Que si les ouvriers se rattachent à quelques-uns des principes st-simoniens, ce dont nous ne pensons guère à nous rendre compte, c’est qu’il y a au fond de ces principes sans doute quelque chose dont MM. les députés peuvent bien rire, mais qu’ils se garderaient bien de contester au grand jour.

M. prunelle cite encore quelques ordres du jour de l’association des Mutuellistes, qui tous prouvent qu’elle a agi avec la plus grande prudence et la plus grande circonspection, qu’elle a eu constamment à cœur d’échapper [3.1]à toute espèce de provocation ou de collision ; mais, ce que s’est bien gardé de dire l’honorable membre, et ce qui est pourtant demeuré clairement démontré, c’est que les provocations auxquelles elle a voulu et su se soustraire quand même étaient tout simplement celles de toutes les polices qui se disputent à l’envi la conservation du bienheureux ordre de choses.

Enfin M. prunelle, en rappelant à ses collègues dans quel but s’était d’abord établie l’association des Mutuellistes, achève son galimathias d’absurdités et de mensonges, en la présentant comme un corps militaire ayant deux fois changé de face depuis 1831. – Selon lui elle aurait d’abord tenté l’envahissement de la Savoie, et plus tard elle aurait commandé ce qu’il appelle les promenades d’octobre, et contribué aux événemens de Novembre. – Eh bien ! nous sommes encore ici forcés de lui donner le démenti le plus formel.

Si ce mensonge n’était odieux dans son but, nous dirions combien il est ridicule de la part du magistrat-député, de représenter les Mutuellistes, qui sont tous chefs d’atelier, et en grande partie pères de famille, comme des soldats de la propagande révolutionnaire !

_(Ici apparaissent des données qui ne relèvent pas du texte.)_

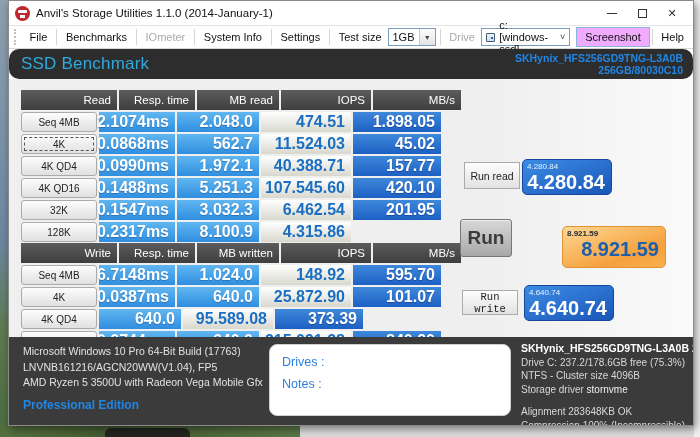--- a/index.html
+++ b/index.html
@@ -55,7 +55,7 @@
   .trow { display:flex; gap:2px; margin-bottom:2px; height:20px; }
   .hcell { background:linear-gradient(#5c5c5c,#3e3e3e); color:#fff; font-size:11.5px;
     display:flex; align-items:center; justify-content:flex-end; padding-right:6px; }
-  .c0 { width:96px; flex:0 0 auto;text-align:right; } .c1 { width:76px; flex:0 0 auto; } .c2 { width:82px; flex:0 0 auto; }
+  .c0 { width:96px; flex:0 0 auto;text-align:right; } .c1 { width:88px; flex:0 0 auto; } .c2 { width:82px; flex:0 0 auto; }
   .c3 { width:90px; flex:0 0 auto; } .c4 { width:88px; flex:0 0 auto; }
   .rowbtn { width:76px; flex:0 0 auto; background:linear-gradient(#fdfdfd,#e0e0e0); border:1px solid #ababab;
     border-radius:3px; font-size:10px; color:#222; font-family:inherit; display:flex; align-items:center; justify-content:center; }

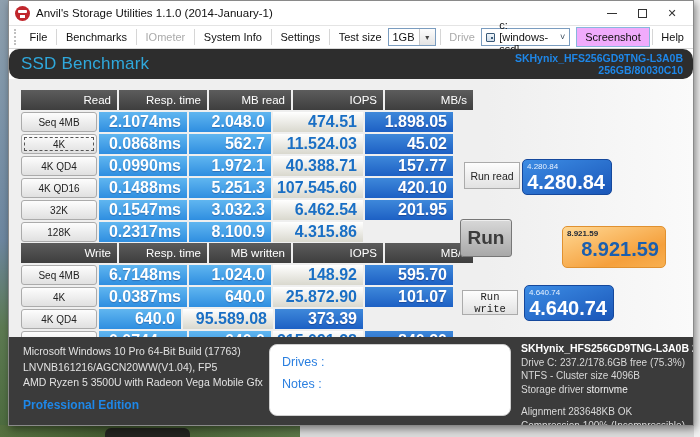--- a/index.html
+++ b/index.html
@@ -178,7 +178,6 @@
           <div class="cell blue c1">2.1074ms</div>
           <div class="cell blue c2">2.048.0</div>
           <div class="cell iops c3">474.51</div>
-          <div class="cell mbs c4">1.898.05</div>
         </div>
         <div class="trow">
           <button class="rowbtn focused">4K</button>

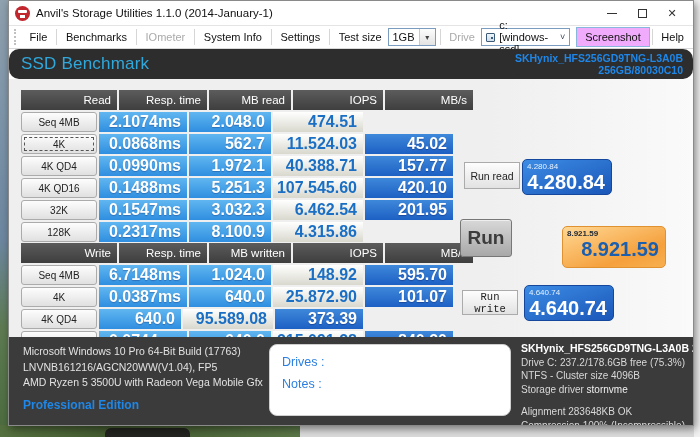--- a/index.html
+++ b/index.html
@@ -264,7 +264,7 @@
         <div class="lg">8.921.59</div>
       </div>
 
-      <button class="small-btn" style="left:453px; top:211px; width:56px; height:25px;font-family:Liberation Mono, monospace;">Run write</button>
+      <button class="small-btn" style="left:453px; top:211px; width:56px; height:25px;">Run write</button>
       <div class="badge blue" style="left:515px; top:206px; width:90px; height:36px;">
         <div class="sm">4.640.74</div>
         <div class="lg">4.640.74</div>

Mais il lui fallait, magistrat le plus paternel de notre cité, donner solennellement à la France une preuve de sa haine des travailleurs, de son mépris du peuple. Nous l’en remercions et gardons de lui bon souvenir.

Aujourd’hui que cette loi votée par MM. de la chambre des députés, va bientôt être livrée aux mains de nos gouvernans pour tuer, si faire se peut, le principe le plus sacré qu’ait à défendre l’homme social ; – aujourd’hui qu’on veut écrire dans nos codes, dans cet échantillon de tous les régimes que le peuple est libre de mourir de faim toutes les fois que le salaire octroyé par le bon plaisir de ses seigneurs et maîtres sera insuffisant à ses besoins ; aujourd’hui enfin qu’on refuse de lui donner sa place dans la grande famille humaine et d’assigner au travail sa valeur et ses droits, il appartient aux travailleurs français de dire s’ils veulent courber la tête et recevoir le joug.

Dès que cette question sera clairement posée, la réponse ne se fera pas attendre, et nos législateurs pourront, mais trop tard, se convaincre qu’aujourd’hui c’étaient des lois pour le peuple, mais non contre le peuple qu’il leur fallait faire, pour être à la fois les amis du pays et du trône entouré d’institutions républicaines.